PYUSD market capitalization
Dominant share of new tokens on DEXes
Dune Analytics data shows that Solana dominates the number of new tokens being added to decentralized exchanges (DEXes), followed by Base, Ethereum, BNB Chain, Polygon and other blockchains in the ecosystem.
Solana’s dominance can be attributed to the relevance of meme coins and their listing on DEXes like Raydium.
Share of new tokens on DEXes
Solana gears for 12% gains
Solana is in a multi-month upward trend that started in October 2023. More recently, the trend has been broadly sideways, with the Ethereum-competitor making a comeback above $140 after sweeping liquidity at the August 5 low of $110. The Relative Strength Index (RSI) momentum indicator reads 43.54 on the daily chart, under the neutral level.
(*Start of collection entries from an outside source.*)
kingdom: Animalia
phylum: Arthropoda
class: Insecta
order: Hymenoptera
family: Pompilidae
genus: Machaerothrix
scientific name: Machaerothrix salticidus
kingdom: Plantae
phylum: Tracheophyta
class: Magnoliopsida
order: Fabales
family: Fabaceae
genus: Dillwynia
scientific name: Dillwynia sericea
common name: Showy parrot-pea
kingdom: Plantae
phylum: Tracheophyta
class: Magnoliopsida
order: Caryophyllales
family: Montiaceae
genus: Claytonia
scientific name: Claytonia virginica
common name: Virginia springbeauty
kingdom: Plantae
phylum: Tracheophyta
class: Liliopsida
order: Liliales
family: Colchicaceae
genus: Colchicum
SOL could extend gains by 12.33% and rally to $160.09, its 50% Fibonacci retracement level of the decline from its March 18 top of $210.18 to its August 5 low of $110. Solana faces resistance at the Fair Value Gap (FVG) between $150.79 and $152.54.
SOL/USDT daily chart
Looking down, Solana finds support at $121, a level that has broadly held prices for three months, followed by the August 5 low of $110.